As per the National Judicial Data Grid, more than 29.7 million cases, both civil and criminal, are pending in the subordinate courts. Although more number of judges are being appointed in the lower courts, the system is still lacking the adequate number of judges. There is still a shortage of 5,132 judges in the subordinate courts! In 2017, the Central Government brought forth Nyaya Mitra Scheme, wherein retired judicial officers were appointed to dispose cases pending for over 10 years. But, has that addressed the multifaceted issue that our judiciary faces? Also, there are not enough number of courts. Do you know that judiciary receives a nominal allocation of 0.1% to 0.4% in the annual budget? There is also too much litigation from the Government's side. The Railway Ministry alone is party to 66000 cases. Due to the increase in awareness of one's rights, people are more interested in filing cases against each other rather than going for amicable settlements.

Here is when the legal maxim - "Justice delayed is justice denied" becomes meaningful. It means that if a party who has a grievance is not given legal remedy within a reasonable time period, it is equal to not giving any remedy at all. This phrase is commonly used to indicate the slow and cumbersome process of courts which delay justice delivery. Suppose, a man aged 40 years who owned a house is one day thrown out from it by real estate mafia who come up with forged documents indicating that the property belonged to them. He moves for a case and it is caught up in the net of stagnancy and finally the verdict comes out after 40 years. By that time he had died lying down in a rented house. What is the meaning of justice if it is not delivered on time for the needy?

This is an alarming situation. Something needs to be done to curb this issue. Two main things need to be restructured to tackle the backlog of cases - one is the court infrastructure and second one is the manner of listing up cases. A definite number should be determined by the government to indicate how many cases should be listed before a single judge every day. More number of courts should be set up.

There are many ways outside the court to legally settle the disputes of common man, which are always ignored. Some of such ways are moving for arbitration, conciliation, mediation etc. These are jointly called as "Alternative Dispute Resolution Mechanisms" or simply ADR. For example, if there is a dispute over a property between the legal heirs, instead of moving to the court, they can settle the matter using any of this mechanisms.
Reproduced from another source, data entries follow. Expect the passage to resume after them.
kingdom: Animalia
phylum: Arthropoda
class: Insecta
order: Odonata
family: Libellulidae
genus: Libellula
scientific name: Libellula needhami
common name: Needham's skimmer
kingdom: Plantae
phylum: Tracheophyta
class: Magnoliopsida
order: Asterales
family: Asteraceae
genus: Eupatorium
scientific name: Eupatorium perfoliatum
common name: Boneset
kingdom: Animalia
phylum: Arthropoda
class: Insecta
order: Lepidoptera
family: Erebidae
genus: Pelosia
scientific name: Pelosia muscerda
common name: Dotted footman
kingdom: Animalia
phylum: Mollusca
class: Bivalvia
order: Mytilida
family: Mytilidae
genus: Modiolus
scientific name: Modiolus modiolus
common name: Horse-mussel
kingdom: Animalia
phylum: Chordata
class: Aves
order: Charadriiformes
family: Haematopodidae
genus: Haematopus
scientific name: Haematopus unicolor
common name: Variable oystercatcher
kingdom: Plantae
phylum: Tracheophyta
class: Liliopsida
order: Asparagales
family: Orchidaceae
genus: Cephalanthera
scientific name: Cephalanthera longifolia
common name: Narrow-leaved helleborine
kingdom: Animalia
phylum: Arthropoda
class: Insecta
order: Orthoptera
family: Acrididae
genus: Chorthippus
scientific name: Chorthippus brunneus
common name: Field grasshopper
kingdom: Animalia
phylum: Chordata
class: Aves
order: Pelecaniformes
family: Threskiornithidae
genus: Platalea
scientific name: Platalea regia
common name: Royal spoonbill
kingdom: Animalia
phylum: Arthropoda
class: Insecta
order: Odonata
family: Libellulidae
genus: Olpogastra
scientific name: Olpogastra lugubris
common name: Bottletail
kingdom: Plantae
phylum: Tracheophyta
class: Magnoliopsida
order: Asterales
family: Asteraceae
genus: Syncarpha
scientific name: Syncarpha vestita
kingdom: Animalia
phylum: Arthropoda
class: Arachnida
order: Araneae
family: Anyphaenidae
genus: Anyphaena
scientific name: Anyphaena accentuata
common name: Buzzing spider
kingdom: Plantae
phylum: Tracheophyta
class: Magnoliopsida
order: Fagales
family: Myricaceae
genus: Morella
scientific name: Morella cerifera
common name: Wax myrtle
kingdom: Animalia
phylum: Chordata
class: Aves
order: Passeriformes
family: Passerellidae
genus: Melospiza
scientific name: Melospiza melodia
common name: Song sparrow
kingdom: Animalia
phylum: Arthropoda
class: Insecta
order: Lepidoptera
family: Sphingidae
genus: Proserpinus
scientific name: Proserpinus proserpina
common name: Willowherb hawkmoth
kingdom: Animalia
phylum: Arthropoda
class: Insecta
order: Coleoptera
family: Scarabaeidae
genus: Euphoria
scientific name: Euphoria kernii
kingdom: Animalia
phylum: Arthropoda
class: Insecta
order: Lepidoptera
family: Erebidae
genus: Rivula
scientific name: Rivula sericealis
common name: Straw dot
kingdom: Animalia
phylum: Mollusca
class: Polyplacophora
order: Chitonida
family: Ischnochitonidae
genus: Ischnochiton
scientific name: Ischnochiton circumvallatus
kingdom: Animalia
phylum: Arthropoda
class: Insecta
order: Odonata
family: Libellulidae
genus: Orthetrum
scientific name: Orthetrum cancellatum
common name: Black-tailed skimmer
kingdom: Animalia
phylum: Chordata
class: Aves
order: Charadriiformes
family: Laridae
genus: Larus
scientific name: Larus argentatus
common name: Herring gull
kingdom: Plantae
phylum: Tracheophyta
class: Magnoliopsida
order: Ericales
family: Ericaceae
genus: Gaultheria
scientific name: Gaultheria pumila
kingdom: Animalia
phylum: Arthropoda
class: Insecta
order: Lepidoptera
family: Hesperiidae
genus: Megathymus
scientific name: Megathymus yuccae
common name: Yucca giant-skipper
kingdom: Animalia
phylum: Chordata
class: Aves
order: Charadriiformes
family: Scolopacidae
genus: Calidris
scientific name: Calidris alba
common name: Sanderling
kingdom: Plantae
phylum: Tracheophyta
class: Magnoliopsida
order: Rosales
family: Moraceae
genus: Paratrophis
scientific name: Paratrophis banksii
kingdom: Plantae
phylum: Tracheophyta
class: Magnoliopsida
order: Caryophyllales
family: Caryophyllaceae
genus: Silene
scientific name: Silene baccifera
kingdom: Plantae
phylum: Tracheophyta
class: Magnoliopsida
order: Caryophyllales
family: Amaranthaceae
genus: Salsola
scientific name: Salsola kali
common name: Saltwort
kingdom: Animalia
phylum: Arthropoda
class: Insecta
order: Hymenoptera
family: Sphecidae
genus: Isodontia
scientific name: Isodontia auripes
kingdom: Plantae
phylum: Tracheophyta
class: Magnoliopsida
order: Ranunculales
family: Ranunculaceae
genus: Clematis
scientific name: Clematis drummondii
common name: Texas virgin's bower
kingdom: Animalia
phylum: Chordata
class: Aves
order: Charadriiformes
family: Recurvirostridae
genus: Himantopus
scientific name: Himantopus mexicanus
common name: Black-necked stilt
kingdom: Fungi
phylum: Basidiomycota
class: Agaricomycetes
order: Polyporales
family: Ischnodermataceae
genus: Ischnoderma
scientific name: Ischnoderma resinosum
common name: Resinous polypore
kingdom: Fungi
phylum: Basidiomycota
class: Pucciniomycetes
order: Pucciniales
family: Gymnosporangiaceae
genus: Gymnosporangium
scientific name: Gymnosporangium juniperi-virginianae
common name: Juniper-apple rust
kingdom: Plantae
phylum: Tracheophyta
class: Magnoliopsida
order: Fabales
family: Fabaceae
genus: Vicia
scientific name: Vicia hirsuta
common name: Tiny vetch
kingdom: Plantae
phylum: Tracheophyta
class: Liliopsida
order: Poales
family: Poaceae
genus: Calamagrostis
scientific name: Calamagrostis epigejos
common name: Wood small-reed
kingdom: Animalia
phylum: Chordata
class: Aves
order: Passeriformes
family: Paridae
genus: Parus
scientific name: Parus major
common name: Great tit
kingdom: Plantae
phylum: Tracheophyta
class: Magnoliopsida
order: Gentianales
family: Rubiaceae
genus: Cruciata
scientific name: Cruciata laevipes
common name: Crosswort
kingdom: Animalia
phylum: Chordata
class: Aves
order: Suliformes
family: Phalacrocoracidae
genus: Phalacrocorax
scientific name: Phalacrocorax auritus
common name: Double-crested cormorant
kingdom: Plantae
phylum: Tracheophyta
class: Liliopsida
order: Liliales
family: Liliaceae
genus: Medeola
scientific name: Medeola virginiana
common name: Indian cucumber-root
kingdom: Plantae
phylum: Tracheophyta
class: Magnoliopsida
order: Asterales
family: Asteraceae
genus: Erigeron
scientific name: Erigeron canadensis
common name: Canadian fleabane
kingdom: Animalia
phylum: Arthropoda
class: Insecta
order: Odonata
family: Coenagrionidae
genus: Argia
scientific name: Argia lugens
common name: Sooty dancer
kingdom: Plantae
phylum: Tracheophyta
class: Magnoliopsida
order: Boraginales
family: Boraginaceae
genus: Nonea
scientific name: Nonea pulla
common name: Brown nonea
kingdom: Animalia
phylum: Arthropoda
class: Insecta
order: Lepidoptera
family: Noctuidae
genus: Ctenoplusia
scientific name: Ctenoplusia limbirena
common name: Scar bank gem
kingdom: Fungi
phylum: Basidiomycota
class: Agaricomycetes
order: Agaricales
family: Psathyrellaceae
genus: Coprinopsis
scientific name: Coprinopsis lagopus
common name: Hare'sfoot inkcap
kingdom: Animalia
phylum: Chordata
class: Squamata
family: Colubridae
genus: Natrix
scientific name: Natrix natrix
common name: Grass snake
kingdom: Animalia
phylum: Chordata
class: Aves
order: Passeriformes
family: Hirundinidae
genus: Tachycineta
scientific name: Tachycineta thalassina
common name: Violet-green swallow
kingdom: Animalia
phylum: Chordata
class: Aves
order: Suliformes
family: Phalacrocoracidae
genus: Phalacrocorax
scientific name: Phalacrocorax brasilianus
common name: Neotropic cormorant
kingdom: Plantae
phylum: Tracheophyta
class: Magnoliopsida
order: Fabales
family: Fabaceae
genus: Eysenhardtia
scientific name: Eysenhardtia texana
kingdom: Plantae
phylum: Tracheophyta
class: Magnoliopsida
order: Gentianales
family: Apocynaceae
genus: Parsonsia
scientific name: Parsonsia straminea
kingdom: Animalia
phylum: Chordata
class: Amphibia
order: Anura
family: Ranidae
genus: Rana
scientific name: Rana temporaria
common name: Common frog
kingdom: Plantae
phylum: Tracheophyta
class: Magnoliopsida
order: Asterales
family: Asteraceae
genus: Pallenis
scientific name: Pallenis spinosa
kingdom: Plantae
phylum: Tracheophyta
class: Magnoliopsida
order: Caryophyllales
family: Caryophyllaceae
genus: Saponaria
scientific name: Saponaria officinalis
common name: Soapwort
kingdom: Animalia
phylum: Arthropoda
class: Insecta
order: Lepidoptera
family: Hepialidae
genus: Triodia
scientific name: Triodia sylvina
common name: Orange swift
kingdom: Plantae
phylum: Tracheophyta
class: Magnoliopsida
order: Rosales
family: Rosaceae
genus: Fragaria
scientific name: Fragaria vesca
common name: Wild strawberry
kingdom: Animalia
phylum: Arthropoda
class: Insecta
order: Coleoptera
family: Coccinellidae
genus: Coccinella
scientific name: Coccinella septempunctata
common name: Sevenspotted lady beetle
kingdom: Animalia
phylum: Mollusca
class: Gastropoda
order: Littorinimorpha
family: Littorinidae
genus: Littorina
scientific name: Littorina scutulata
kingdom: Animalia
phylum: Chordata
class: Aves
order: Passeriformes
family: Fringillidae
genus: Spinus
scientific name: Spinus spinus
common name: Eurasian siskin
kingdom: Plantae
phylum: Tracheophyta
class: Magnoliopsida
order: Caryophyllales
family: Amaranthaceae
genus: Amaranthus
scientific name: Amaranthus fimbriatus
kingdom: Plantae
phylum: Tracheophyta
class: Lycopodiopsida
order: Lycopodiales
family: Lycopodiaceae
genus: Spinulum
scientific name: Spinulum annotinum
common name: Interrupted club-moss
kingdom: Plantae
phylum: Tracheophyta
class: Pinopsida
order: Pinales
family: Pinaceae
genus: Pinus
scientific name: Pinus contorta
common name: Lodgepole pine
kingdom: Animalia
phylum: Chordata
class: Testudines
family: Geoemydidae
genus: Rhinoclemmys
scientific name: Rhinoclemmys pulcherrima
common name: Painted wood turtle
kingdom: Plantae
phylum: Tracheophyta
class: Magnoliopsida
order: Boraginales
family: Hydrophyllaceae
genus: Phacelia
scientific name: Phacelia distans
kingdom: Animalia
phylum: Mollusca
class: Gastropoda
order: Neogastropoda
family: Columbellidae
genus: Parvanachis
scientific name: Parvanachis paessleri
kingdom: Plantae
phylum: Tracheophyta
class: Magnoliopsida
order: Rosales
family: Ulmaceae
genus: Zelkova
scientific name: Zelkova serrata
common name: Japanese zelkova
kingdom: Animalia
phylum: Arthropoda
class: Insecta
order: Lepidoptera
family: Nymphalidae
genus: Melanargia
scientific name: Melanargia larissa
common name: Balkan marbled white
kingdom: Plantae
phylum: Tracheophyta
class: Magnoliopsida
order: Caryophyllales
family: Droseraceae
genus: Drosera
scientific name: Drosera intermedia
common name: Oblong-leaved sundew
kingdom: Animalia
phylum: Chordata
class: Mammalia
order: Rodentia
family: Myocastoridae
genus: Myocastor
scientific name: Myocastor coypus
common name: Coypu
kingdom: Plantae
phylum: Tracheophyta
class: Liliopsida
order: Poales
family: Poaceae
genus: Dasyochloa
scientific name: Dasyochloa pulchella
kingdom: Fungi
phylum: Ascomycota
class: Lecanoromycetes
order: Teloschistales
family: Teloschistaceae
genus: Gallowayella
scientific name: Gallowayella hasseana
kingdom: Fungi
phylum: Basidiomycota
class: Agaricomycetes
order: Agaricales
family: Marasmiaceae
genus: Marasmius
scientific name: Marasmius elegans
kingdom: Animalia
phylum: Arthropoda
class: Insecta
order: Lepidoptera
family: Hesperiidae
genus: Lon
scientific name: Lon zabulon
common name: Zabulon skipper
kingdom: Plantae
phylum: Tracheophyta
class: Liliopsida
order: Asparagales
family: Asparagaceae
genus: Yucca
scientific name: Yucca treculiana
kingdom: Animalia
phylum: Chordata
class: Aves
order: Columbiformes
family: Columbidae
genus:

The vacancies of judges should be filled up expediently.

A better court management system should also be devised that can help track number of cases, the nature of cases and to analyse what kind of disputes are commonly brought before subordinate courts.

Government should also spread awareness programmes to make lay men understand what are their rights and how can they settle disputes in a friendly manner in cases of civil suits. Also, Lok Adalats are held every month to resolve cases. All these methods should be made known to the public.

Thus, it is high time that the Government take up collective and planned action to enable judiciary function in a better way and justice is delivered promptly.